By Sunday, a person who was in the room with members of Congress tested positive for COVID-19. Brian Monahan, the attending physician to Congress, sent an email out to all members of Congress on Sunday saying someone had tested positive.

“On Wednesday, Jan. 6, many members of the House community were in protective isolation in a room located in a large committee hearing space. The time in this room was several hours for some and briefer for others. During this time, individuals may have been exposed to another occupant with coronavirus infection,” he wrote in his email, which was obtained by The Washington Post. 

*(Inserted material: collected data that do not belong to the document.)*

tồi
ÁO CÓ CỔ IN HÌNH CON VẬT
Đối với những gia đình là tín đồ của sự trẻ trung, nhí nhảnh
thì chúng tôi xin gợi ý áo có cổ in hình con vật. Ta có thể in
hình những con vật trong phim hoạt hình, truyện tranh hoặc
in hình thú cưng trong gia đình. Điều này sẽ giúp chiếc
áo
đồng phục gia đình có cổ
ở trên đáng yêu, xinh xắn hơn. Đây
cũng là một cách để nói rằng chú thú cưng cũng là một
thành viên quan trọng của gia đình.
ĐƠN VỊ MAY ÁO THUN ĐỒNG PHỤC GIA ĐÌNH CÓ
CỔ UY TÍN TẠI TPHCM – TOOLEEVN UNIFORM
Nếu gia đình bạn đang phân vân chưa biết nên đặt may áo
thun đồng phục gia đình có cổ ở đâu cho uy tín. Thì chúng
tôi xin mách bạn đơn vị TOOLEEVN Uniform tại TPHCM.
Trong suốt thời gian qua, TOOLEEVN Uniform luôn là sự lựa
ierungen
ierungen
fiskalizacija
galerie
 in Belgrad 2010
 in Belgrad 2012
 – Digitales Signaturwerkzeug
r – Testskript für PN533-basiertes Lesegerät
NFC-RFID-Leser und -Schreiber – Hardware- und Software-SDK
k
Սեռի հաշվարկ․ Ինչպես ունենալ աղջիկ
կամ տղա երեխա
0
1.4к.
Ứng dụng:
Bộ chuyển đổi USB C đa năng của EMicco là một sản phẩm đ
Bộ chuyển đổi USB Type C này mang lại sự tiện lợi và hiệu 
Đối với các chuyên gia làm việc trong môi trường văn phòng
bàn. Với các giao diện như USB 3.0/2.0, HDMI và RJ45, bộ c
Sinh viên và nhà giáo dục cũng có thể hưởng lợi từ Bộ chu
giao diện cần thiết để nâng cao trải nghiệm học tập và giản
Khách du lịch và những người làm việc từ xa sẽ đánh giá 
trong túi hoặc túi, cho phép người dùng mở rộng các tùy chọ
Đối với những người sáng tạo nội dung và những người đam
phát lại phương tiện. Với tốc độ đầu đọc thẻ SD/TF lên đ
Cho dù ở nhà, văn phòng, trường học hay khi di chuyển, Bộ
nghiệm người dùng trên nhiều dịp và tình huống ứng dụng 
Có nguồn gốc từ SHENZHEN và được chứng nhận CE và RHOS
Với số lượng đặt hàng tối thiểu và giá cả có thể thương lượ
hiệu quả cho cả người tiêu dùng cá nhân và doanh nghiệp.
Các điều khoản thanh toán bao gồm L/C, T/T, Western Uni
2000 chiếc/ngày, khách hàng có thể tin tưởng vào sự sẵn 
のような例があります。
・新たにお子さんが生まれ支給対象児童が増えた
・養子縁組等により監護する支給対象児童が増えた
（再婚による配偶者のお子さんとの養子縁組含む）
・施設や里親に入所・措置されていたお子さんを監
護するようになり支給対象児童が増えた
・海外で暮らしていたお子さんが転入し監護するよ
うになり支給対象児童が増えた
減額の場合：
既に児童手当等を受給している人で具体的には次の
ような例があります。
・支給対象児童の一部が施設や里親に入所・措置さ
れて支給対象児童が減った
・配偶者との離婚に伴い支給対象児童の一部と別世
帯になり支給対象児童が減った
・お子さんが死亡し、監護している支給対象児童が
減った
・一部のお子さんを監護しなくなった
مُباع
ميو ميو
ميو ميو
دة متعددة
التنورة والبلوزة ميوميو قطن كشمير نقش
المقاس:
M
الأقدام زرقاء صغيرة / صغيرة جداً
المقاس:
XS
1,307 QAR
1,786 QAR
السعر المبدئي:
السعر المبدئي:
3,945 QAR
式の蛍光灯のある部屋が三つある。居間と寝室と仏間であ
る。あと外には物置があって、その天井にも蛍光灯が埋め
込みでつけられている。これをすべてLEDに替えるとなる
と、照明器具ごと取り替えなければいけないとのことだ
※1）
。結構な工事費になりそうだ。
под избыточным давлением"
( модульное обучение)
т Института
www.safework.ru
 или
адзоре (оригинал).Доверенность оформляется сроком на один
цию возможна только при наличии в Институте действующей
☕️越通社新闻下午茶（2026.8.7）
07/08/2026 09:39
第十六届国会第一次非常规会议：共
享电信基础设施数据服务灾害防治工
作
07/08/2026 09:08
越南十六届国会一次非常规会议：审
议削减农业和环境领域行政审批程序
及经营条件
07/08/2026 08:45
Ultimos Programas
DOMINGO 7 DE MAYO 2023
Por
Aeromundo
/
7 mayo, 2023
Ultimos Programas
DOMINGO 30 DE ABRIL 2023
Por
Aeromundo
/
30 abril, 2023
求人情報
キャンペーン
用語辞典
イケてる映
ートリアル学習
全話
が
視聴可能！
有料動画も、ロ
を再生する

On Thursday, Kansas Rep. Jake LaTurner wrote on Twitter that he tested positive for COVID-19 and by Sunday, Tennessee Rep. Charles Fleischmann also said he tested positive. 

Coleman said that like other members of Congress, she had been given the first dose of the Pfizer/BioNTech COVID-19 vaccine but was awaiting her second dose. President-elect Joe Biden received his second dose of the vaccine on Monday, according to The Associated Press. 

Centers for Disease Control and Prevention Director Dr. Robert Redfield told McClatchy that it was likely there would be a spike in COVID-19 infections among congress members and those who took part in the riot considering no one was wearing masks and many were close to each other. 

“I do think you have to anticipate that this is another surge event. You had largely unmasked individuals in a non-distanced fashion, who were all through the Capitol,” Redfield said. 

Rep. Lisa Blunt Rochester said she was “very concerned" in an interview with CNN because the members of Congress "were sitting in a super-spreader event but instead of sitting back and lamenting, I tried to go into action to try and persuade people to put them on.” Rochester was seen in the video handing out masks.

“By the end of passing them out, I only had one left in my hand offering them to everyone," Rochester said. "I was disappointed in those who didn’t accept the masks but was encouraged by those who did. At least we were a little bit safer."